Zeszłam na dół i poszłam do przed pokoju.
-A ty młoda gdzie się wybierasz?-do przed pokoju wszedł Kacper
-Na próbę mojego zespołu.-powiedziałam zawiązując buty
-Masz zespół? Jaką muzykę gracie?-Kacper się zdziwił
-Emo metal, ale chcemy zmienić typ.-powiedziałam
-Czemu?-spytał
-Ponieważ... zespół się rozpada, brakuje nam basisty.-powiedziałam podnosząc się z ziemi
-Ale dlaczego?-ponownie zadał pytanie
-Bo oświadczył się swojej dziewczynie, wzięli ślub i założyli rodzinę. Nie miał po prostu czasu.-powiedziałam biorąc gitarę do ręki
-Ja mogę być waszym basistą.-powiedział Kacper
-A masz bas?-spytałam-Umiesz na nim grać?-dodałam
-Tak i tak.-powiedział z uśmiechem
-Okej, ale narazie zostań w domu. Jesteśmy już zgłoszeni do konkursu bez basisty.-powiedziałam
-Okej. To miłej zabawy.-przytulił mnie
-Na pewno będzie zabawa.-odwzajemniłam uścisk-Zajmij się szczeniakami proszę.-dodałam wychodząc
-Zajmę.-powiedział i zamknął drzwi.

Weszłam na salę.
-Bo ty się niby znasz lepiej na śpiewaniu niż ja, tak!? Ty się zajmij swoimi bębenkami, a nie mi tu rozkazyjesz!-usłyszałam krzyki
-To są bębny, a nie bębenki! Czemu zgłosiłeś się do tego zespołu jak nawet nie znasz się na instrumentach!?-usłyszałam głos Pawła
-Ej chłopaki dosyć!-Wiktoria próbowała uspokoić sytuację. Podeszłam powoli do głośnika połączyłam gitarę i przyłożyłam do niego. Po całej sali rozniósł się dźwięk spięcia. Wszyscy umilkli.
-Dosyć tego!-krzyknęłam odkładając gitarę-Ile razy mam wam mówić, że już i tak została nas czwórka i nie możemy się kłócić?-dodałam
-Ale to on...
-Nie ma "Ale to on". Kurdę! Paweł, Przemek nie możecie się ciągle kłócić szczególnie przed konkursem.-powiedziałam patrząc na chłopaków-Obydwoje jesteście dobrzy w tym co robicie więc róbcie to dalej. A jak usłyszę jeszcze jeden komentarz w stylu "Ej weź się postaraj lepiej" od któregoś z was to wyjdę stąd i wycofam nasze zgłoszenie do konkursu.-dodałam biorąc gitarę do ręki
-Okej. Przepraszamy.-powiedzieli razem
-Nie mnie przepraszajcie tylko siebie nawzajem.-powiedziałam zawieszając gitarę na mojej szyi
-Sory stary.-powiedział Przemek wyciągając rękę do Pawła
-To ja powinienem przeprosić.-powiedział i przybił mu piątkę
-No i pięknie. A teraz próba.-powiedziałam z uśmiechem.

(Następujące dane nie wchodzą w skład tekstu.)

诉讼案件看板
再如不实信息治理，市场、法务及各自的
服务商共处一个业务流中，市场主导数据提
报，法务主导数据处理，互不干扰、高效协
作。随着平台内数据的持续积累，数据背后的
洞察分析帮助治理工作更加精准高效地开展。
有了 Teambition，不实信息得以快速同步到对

Koniec rozdziału. Przepraszam, że dawno nic nie wstawiłam, ale nie miałam weny, lekka depresja mnie dopadła, ale już jest lepiej. Czy odbijemy do 1k wyświetleń. Jeszcze zostało 5. Jak chcecie jakiś specjał to piszcie propozycję. Miłego dnia popołudnia lub nocy zależy kiedy to czytacie. Pa pa.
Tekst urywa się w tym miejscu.